#### [Exercise prompt]
Line by line, count where the string "root" appears in the listing, then give the number of such lines alone.

── Data shown

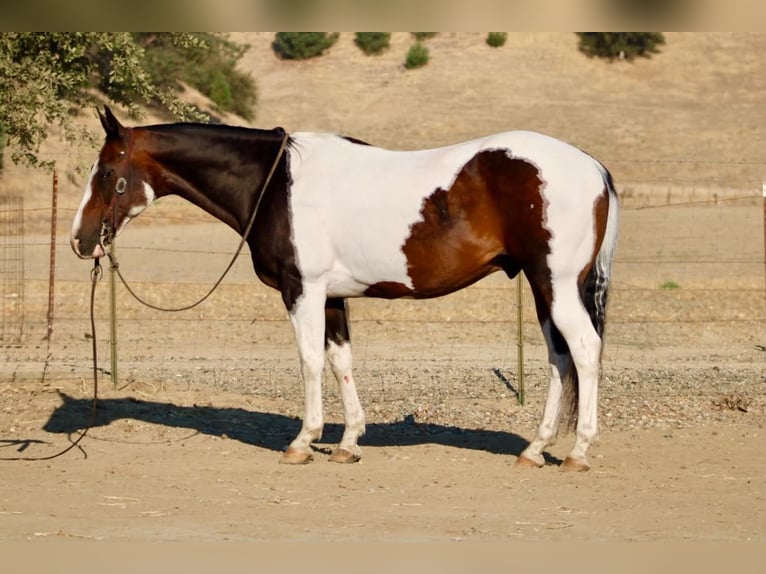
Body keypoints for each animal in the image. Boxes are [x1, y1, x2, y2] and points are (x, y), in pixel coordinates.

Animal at [71, 106, 618, 471]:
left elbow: (310, 360)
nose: (80, 240)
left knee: (584, 350)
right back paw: (535, 449)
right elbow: (340, 361)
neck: (276, 182)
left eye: (107, 171)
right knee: (560, 359)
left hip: (555, 283)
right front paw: (348, 442)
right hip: (544, 288)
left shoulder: (303, 290)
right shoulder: (333, 296)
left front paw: (303, 441)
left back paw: (578, 451)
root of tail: (592, 166)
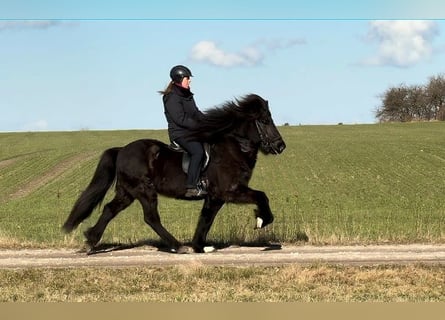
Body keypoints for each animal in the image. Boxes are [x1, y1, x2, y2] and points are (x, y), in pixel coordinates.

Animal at [61, 94, 284, 254]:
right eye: (265, 120)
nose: (281, 146)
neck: (233, 148)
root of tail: (122, 150)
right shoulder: (230, 191)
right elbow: (261, 196)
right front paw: (262, 219)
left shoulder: (215, 197)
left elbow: (206, 219)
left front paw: (200, 246)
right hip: (144, 190)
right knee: (151, 218)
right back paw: (178, 246)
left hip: (127, 192)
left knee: (109, 210)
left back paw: (91, 241)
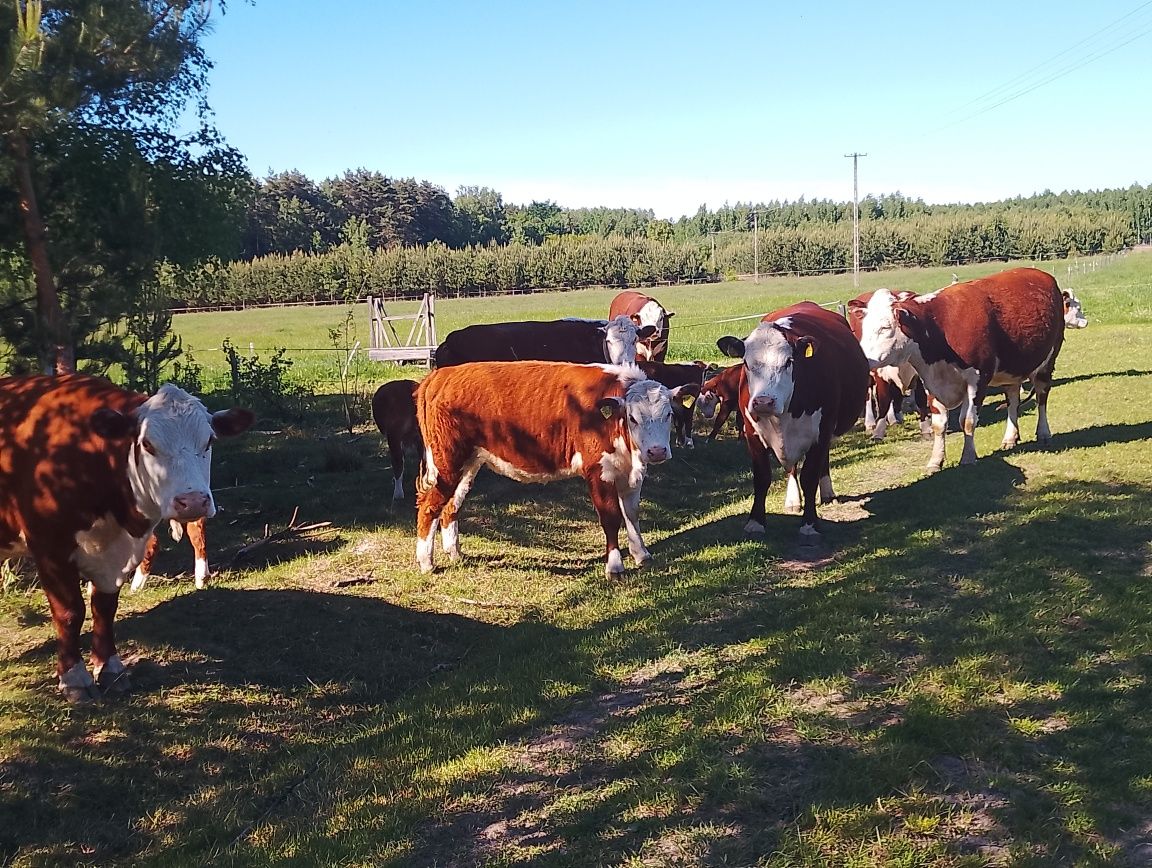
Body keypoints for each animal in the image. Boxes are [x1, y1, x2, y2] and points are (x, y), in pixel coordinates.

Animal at [0, 375, 253, 700]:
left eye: (209, 441)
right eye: (147, 444)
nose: (193, 501)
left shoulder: (117, 554)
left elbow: (104, 608)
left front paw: (110, 668)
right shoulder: (50, 546)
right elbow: (70, 612)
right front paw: (74, 678)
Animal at [417, 359, 691, 576]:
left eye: (668, 414)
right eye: (633, 417)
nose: (656, 451)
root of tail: (440, 375)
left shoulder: (630, 472)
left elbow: (632, 514)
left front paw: (641, 554)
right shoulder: (598, 470)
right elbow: (611, 517)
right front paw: (615, 567)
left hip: (468, 463)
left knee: (451, 505)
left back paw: (454, 552)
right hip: (447, 462)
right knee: (430, 506)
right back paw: (426, 562)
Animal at [714, 302, 866, 539]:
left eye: (789, 362)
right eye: (746, 363)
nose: (763, 402)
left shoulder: (821, 431)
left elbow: (810, 477)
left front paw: (809, 524)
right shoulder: (752, 433)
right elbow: (762, 477)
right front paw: (756, 522)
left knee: (822, 462)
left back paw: (827, 491)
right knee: (792, 468)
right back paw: (793, 500)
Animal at [861, 267, 1064, 470]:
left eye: (884, 327)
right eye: (863, 327)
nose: (864, 358)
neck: (939, 327)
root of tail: (1042, 274)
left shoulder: (977, 380)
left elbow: (967, 421)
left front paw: (967, 457)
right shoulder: (931, 383)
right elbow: (939, 424)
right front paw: (935, 460)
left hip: (1047, 362)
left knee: (1041, 397)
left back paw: (1044, 432)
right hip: (1012, 371)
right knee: (1013, 399)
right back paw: (1010, 437)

────

#### [Answer section]
4